Friday, the House narrowly passed a climate bill by a vote of 219-212. It does include a cap and trade provision. However, some environmental groups have argued that the restrictions on emissions in this bill are too weak.
According to Greenpeace, "To avoid the worst impacts of global warming, science tells us that the United States and other developed nations must collectively achieve emissions cuts of at least 25-40% below 1990 levels by 2020 and 80-95% by 2050. But ACES [The American Climate and Energy Security Act], as it currently stands, only sets a domestic target of approximately 4 percent below 1990 levels by 2020. Even with additional measures elsewhere in the legislation, the U.S. effort would still fall far short of the emissions cuts that climate scientists say are necessary."
A common objection to taxes or caps on emissions is that they would place U.S. companies at a disadvantage in the worldwide market by increasing costs. To solve this problem, the House bill includes a provision that would place a tariff on imports from countries that fail to impose similar restrictions on carbon emissions.

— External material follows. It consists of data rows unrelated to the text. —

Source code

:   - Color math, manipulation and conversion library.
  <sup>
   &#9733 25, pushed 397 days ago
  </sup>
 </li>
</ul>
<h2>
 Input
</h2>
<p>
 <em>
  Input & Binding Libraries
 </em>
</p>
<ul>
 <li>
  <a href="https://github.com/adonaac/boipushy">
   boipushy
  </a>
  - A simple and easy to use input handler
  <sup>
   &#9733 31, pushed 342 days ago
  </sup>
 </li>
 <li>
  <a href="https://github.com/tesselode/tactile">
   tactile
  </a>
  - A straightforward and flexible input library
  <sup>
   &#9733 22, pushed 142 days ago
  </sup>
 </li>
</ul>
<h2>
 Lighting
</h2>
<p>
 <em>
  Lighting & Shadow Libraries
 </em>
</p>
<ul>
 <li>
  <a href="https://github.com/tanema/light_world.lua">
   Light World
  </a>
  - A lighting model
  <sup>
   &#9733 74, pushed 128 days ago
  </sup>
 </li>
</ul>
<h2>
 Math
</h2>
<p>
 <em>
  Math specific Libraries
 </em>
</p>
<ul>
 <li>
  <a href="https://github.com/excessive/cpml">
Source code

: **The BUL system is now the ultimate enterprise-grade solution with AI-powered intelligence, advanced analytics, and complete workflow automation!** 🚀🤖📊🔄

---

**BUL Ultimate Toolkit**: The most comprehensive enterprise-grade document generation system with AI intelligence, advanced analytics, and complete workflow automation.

Strenghthening - or even passing - this bill in the Senate will require widespread public support driven to serve our broad, long-term interests. And therein lies the problem – How do we mobilize the political will to serve our long-term, public interest? Energy policy has historically been driven by particular interest groups – the automobile companies and unions, the coal companies and unions, the farm states, the oil companies. The potential to further one’s personal wealth and sustain a livelihood are powerful motivations, driving these groups to take political action on their own behalf. By contrast, the broader public is a poor lobby. It suffers from apathy. Climate change does not feel like an immediate threat – not something we worry about today. There is also a free-rider problem. If others take action, fine. I will reap the benefits from their action without having to get involved myself. But if others do not take action, there is little that I can accomplish on my own. So I will sit back and let others take the lead. In addition, the public that has the most to lose from inaction – a future generation – has no voice on Capitol Hill. This is why the challenge of climate change is so daunting. In order to effectively address it, we would have to make serious sacrifices on behalf of our common interest, as we have when faced with common threats in the past, such as fascism, but the threat in this case does not appear to be imminent . . . so we carry on, neither satisfied with the status quo, nor sufficiently bothered by it to become politically active.